# A Day of Missed Opportunities: Flamingo-Islamorada 10/13



## Alonzo_Sotillo (Oct 9, 2009)

Awesome write up of todays events Eric.. It was for sure a day of broken hearts and some all time low's but none the less it was a good time getting back out on the water with ya.. since last time we were out was at least a month or so ago.. 

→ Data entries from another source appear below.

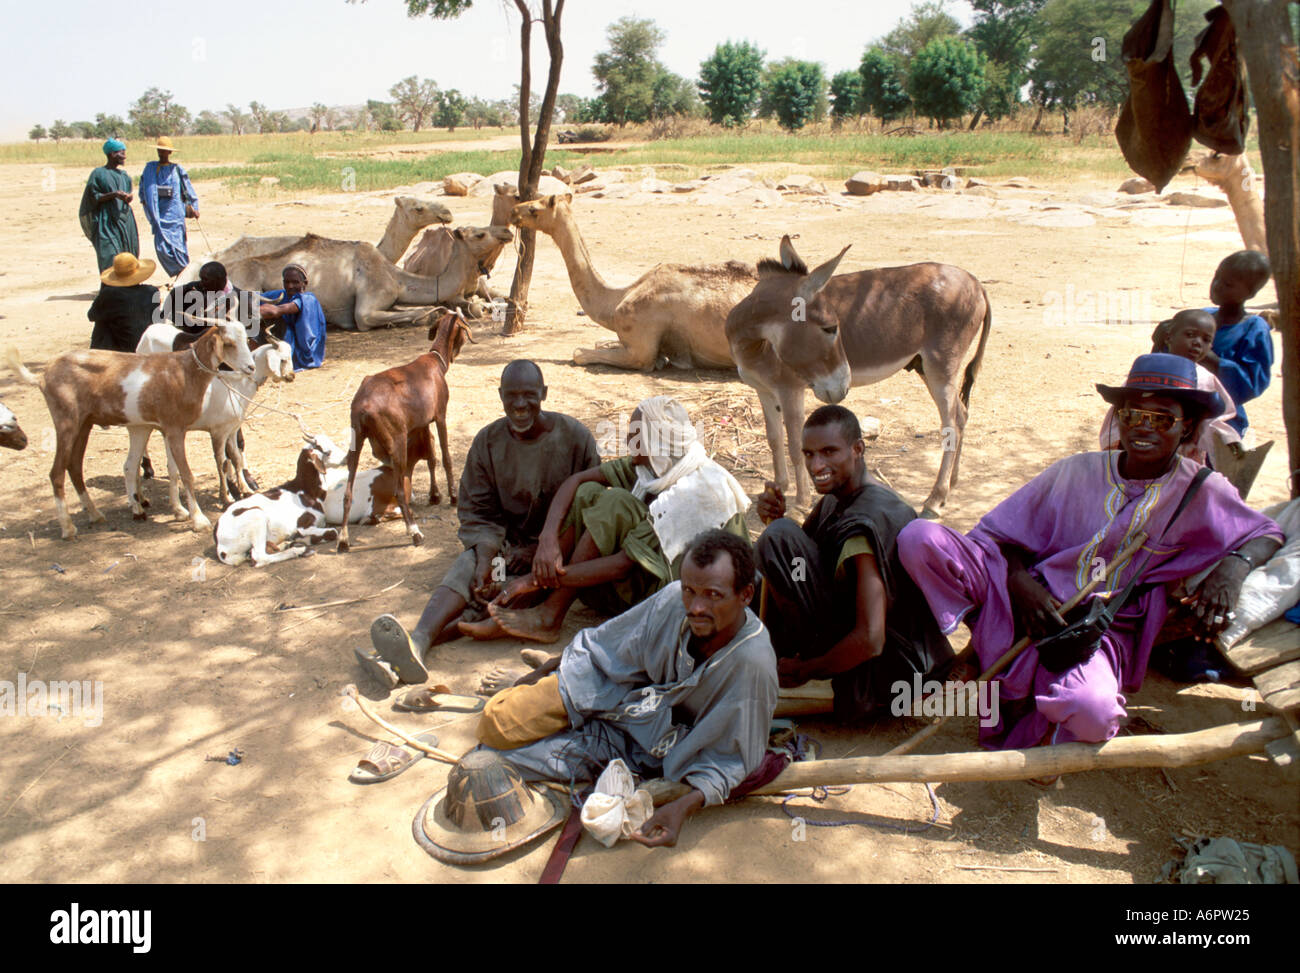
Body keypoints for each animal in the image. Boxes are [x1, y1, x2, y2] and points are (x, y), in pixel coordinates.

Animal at [338, 312, 475, 554]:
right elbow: (445, 456)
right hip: (397, 442)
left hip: (357, 439)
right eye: (463, 325)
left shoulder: (422, 423)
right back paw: (415, 532)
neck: (435, 362)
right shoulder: (440, 415)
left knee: (348, 491)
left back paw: (343, 540)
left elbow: (431, 457)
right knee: (399, 489)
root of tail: (363, 405)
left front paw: (434, 495)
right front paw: (452, 495)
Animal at [504, 193, 754, 369]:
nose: (513, 211)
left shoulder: (640, 347)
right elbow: (600, 342)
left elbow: (579, 353)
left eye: (534, 208)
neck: (618, 298)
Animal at [728, 236, 987, 517]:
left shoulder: (790, 389)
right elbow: (774, 439)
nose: (844, 387)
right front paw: (779, 486)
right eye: (830, 327)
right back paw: (952, 483)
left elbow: (795, 446)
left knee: (951, 423)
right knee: (962, 415)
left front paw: (800, 504)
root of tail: (975, 281)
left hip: (941, 366)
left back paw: (935, 499)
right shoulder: (763, 390)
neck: (754, 346)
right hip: (926, 367)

None the less, "mad props" to you and Bernard for hanging in there after the bonefish experience as it seemed like you guys wanted to just collapse and cry.. I have been there before so I can relate.. Next time I'm sure you guys will gain your composure and come out with a bonefish and maybe even a red or two ;D well do it again soon! 

Alonzo


----------



## dacuban1 (Sep 9, 2008)

Bonefish...I have allot of those frustrating times with them, especially on fly. I'll be out this Sat. at mingo, I'll try to hook A red for ya!


----------



## mark_gardner (Mar 18, 2009)

thats why they call it fishing and not catching fellas  ;D, speaking of fishing.... i better get going now if i want to be on the water for the early morning bite, stay tuned for my report


----------



## HaMm3r (Dec 11, 2006)

That sure was a tough day , BUT just imagine how tough it would have been had you not found all those fish. Seeing big schools like that, up close, has its own rewards. [smiley=1-thumbsup3.gif]

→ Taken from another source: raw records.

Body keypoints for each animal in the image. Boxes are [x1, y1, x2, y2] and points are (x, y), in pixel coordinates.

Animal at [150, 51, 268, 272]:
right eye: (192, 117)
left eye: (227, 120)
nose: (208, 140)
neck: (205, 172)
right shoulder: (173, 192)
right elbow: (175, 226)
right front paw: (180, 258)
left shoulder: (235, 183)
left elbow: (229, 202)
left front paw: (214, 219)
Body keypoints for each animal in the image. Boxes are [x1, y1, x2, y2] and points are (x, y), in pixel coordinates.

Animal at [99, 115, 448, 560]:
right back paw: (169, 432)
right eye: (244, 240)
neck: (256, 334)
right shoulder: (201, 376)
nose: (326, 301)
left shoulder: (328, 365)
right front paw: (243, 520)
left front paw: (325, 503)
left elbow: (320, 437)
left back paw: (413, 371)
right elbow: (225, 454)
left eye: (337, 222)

Thanks for sharing the tale with us.


----------



## Alonzo_Sotillo (Oct 9, 2009)

> That sure was a tough day , BUT just imagine how tough it would have been had you not found all those fish. Seeing big schools like that, up close, has its own rewards. [smiley=1-thumbsup3.gif]
> 
> Thanks for sharing the tale with us.


I told them the same thing... Some people never get to see that many bonefish together like that none the less having them all mud and tail right in front of the boat!


----------



## deerfly (Mar 10, 2007)

I agree, seeing 2 or 3 bones at a time is fairly common,  but a bunch like that is special and not spooking almost immediately is super extra special.  

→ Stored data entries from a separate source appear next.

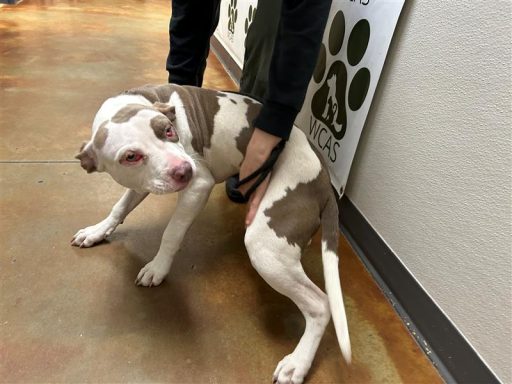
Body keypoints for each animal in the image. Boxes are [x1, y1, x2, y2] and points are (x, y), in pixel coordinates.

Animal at [72, 85, 350, 384]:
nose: (184, 170)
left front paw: (158, 267)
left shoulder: (198, 186)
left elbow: (172, 233)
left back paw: (297, 364)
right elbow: (120, 206)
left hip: (265, 247)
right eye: (131, 157)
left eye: (168, 130)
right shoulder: (142, 183)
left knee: (320, 305)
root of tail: (325, 182)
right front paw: (97, 231)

Don't sweat getting all worked up and flustered, that's what makes them so special. Think of it as buck fever on the flats. The day the encounter doesn't get to you is the day you quit fishing.


----------



## Alonzo_Sotillo (Oct 9, 2009)

> I agree, seeing 2 or 3 bones at a time is fairly common,  but a bunch like that is special and not spooking almost immediately is super extra special.
> 
> Don't sweat getting all worked up and flustered, that's what makes them so special. Think of it as buck fever on the flats. The day the encounter doesn't get to you is the day you quit fishing.


Well said...


----------